All too many of us live in societies in which touch is highly regulated: hand shakes, a pat on the shoulder, a hug. They are sanctioned if you are clothed, but more intimate touch is reserved for romantic relationships or marriage. Sadly, intimate man on man touch has been condemned. Though touch of a more violent nature, e.g., football or other contact sports has tended to be sanctioned. Is it little wonder that when given permission to enter into intimate touch our temptation is to speed through to climax without fully enjoying the erotic wonders of full-body contact?
It’s sad because we are missing out on the wondrous states of consciousness that touch can take us into. When we enter touch consciousness, we step outside our egos as we go into a non-verbal, non-rational space. It’s a space that has its own language, its own vocabulary. Before going into it, I like to talk with the person I am about to share the experience with so that we can articulate our intentions. Intimacy is so nuanced that clarifying intentions helps to free us up. Transitioning from our egocentric verbal world into the realm of touch, we begin fully clothed. Embracing narrows the distance between us, and as touch takes over our clothes are shed as we follow its vocabulary.

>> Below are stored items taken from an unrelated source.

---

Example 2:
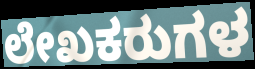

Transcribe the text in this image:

ಲೇಖಕರುಗಳ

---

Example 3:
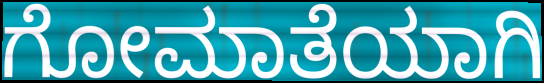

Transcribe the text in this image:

ಗೋಮಾತೆಯಾಗಿ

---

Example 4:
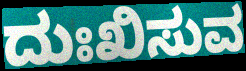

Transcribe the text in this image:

ದುಃಖಿಸುವ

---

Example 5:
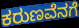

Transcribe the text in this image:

ಕರುಣವೆನಗೆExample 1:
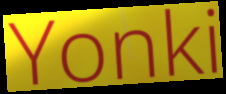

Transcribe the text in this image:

Yonki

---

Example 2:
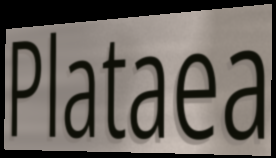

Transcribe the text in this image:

Plataea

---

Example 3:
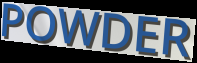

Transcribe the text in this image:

POWDER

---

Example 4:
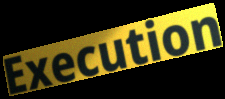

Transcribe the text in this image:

Execution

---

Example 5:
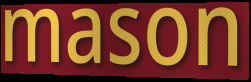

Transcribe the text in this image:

masonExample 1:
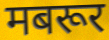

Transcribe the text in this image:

मबरूर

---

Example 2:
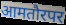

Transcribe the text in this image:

आमतौरपर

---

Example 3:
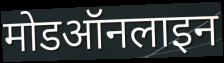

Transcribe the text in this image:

मोडऑनलाइन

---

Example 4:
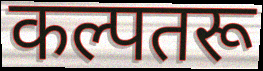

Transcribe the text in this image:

कल्पतरू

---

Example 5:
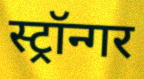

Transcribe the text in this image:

स्ट्रॉन्गर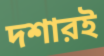
দশারই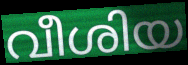
വീശിയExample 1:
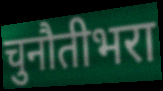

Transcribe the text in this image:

चुनौतीभरा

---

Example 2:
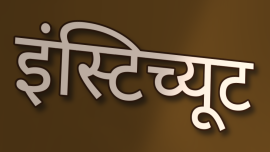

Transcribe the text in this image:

इंस्टिच्यूट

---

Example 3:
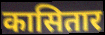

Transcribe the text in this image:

कासितार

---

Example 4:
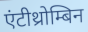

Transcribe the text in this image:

एंटीथ्रोम्बिन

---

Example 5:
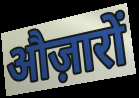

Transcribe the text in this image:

औज़ारों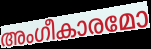
അംഗീകാരമോ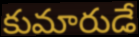
కుమారుడేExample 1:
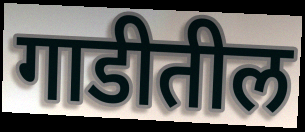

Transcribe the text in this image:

गाडीतील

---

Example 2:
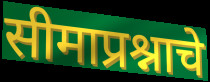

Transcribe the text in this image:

सीमाप्रश्नाचे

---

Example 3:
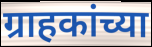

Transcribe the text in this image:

ग्राहकांच्या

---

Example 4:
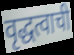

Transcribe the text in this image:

वृद्धत्वाची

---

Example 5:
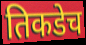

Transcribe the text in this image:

तिकडेच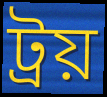
ট্ৰয়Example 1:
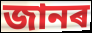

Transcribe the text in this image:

জানৰ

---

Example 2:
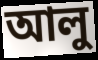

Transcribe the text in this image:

আলু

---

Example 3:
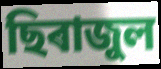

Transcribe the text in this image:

ছিৰাজুল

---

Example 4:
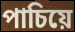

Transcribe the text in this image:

পাচিয়ে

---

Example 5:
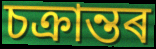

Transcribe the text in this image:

চক্ৰান্তৰ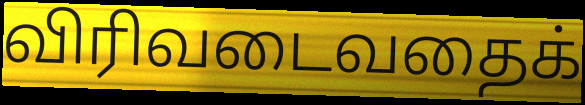
விரிவடைவதைக்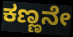
ಕಣ್ಣನೇ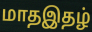
மாதஇதழ்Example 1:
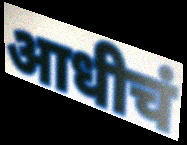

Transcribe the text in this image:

आधीचं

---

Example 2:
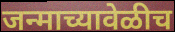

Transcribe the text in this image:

जन्माच्यावेळीच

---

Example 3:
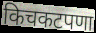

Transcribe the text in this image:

किचकटपणा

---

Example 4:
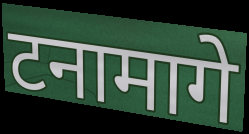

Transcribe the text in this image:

टनामागे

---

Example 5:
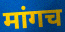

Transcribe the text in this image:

मांगच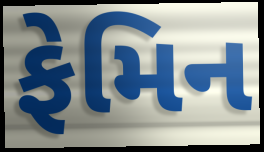
ફેમિનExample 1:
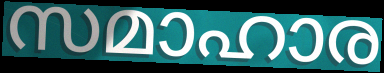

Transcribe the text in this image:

സമാഹാര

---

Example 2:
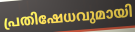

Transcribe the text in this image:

പ്രതിഷേധവുമായി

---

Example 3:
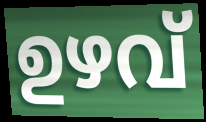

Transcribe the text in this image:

ഉഴവ്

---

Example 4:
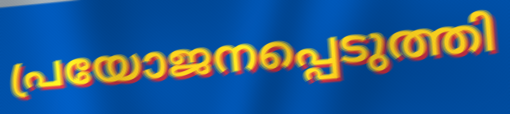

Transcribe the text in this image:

പ്രയോജനപ്പെടുത്തി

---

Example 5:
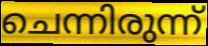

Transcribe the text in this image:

ചെന്നിരുന്ന്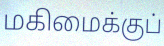
மகிமைக்குப்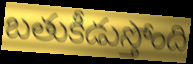
బతుకీడుస్తోందిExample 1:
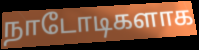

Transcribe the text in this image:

நாடோடிகளாக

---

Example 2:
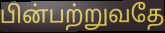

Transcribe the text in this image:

பின்பற்றுவதே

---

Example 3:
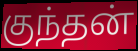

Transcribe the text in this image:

குந்தன்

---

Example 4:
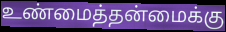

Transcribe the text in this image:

உண்மைத்தன்மைக்கு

There are many kinds of energy and a sexual romantic energy feels quite different from the erotic touch of Sacred Intimacy. On the exterior, both may result in orgasm, but the feelings associated with each are quite different. It is wrong for us to always associate erotic intimacy with romance – wrong because each has a different intentionality. My Sacred Intimacy practice often involves orgasm, yet I am not in love romantically with any of the people I engage with as SIs – yes, I love them for the beautiful guys they are, but that is not romance. That’s a different kind of energy, and it is one I have for the guy I love romantically.
Becoming aware of the shades of touch and the nuances they have should help us open ourselves to exploring intimate touch and creating positive contexts for enjoying the wonders of skin. Overcoming taboos such as man on man intimacy has been significant, and now the work we all have is to deepen our experiences of intimacy for which skin is the portal.